Buying a new car is a nerve-wracking experience and mistakes made at the bargaining table can result in years of aggravation and overpayment. That’s why it’s important to establish good purchasing strategies before pulling the trigger on that new car deal.
Decide on a Budget
There’s no point in shopping for a vehicle until you know what you can afford. If you are buying the car with cash, the considerations are straight forward. On the other hand, if you are planning to finance, things can get a little trickier. If focusing only on an affordable monthly payment, you may wind up in a deal where too much will be paid for the car over the long haul.
Prepare yourself by talking with several lending sources about funding options and take a long and honest look at your monthly budget. To supply a practical payment value to work with, use a loan calculator. With it, you can manipulate sales prices and interest rates, giving you a clearer idea of how much car you can truly afford.

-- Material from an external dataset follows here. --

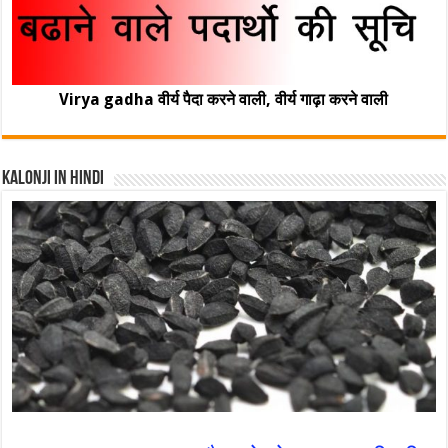
Virya gadha वीर्य पैदा करने वाली, वीर्य गाढ़ा करने वाली
Kalonji In Hindi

The Sticker Price Isn't the End of the Story
A car’s listed price is never what you'll ultimately pay for it; there is a host of additional fees and other charges to be aware of as well. These extra costs may come in the form of dealer fees, taxes, extended warranties, service packages, etc. Factor in an additional 10% to 20% in costs beyond the price of the vehicle and rely on that figure when budgeting.
Research the Vehicle
Take a look at safety ratings, read online reviews, go to dealerships and look at your options and slowly come up with an idea of the vehicle you'd like best to own. This will help narrow down possibilities from the hundreds of makes and models available. Once you have decided on the type of vehicle suits you best, more research and a test drive will help you with final decisions.
Negotiate and Use Rebates
Once you've decided on the car you want, it’s important to shop strategically and use every tool available to get the best price. This includes shopping at the beginning or the end of the month when dealers are working hard to meet their quotas, and relying on rebates as much as possible. Be sure to get price locked in before mentioning a special rebate to try and get the price dropped even lower.

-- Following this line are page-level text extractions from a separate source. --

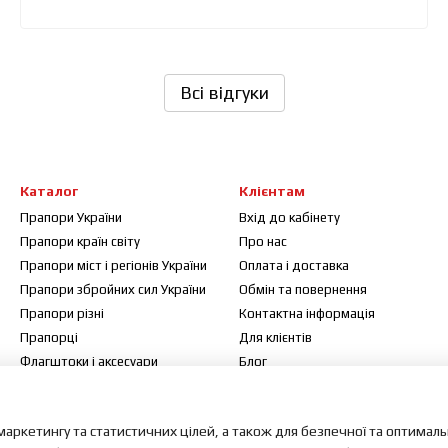
Всі відгуки
Каталог
Клієнтам
Прапори України
Вхід до кабінету
Прапори країн світу
Про нас
Прапори міст і регіонів України
Оплата і доставка
Прапори збройних сил України
Обмін та повернення
Прапори різні
Контактна інформація
Прапорці
Для клієнтів
Флагштоки і аксесуари
Блог
Договір публічної оферти
Відгуки про магазин
маркетингу та статистичних цілей, а також для безпечної та оптимал
Мапа сайту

Another good tip is to shop multiple dealerships. This enables you to pit them against one another when it’s time to buy.
Buying a new car doesn’t have to be difficult, but if you don’t take the time to research it’s easy to pay more than necessary or to wind up with a car that doesn't suit your needs. "Buyer's remorse" is actually a thing and is felt more often and for a longer time with car purchases than perhaps with any other kind. Spend a bit of time to avoid this; it’s worth the added effort.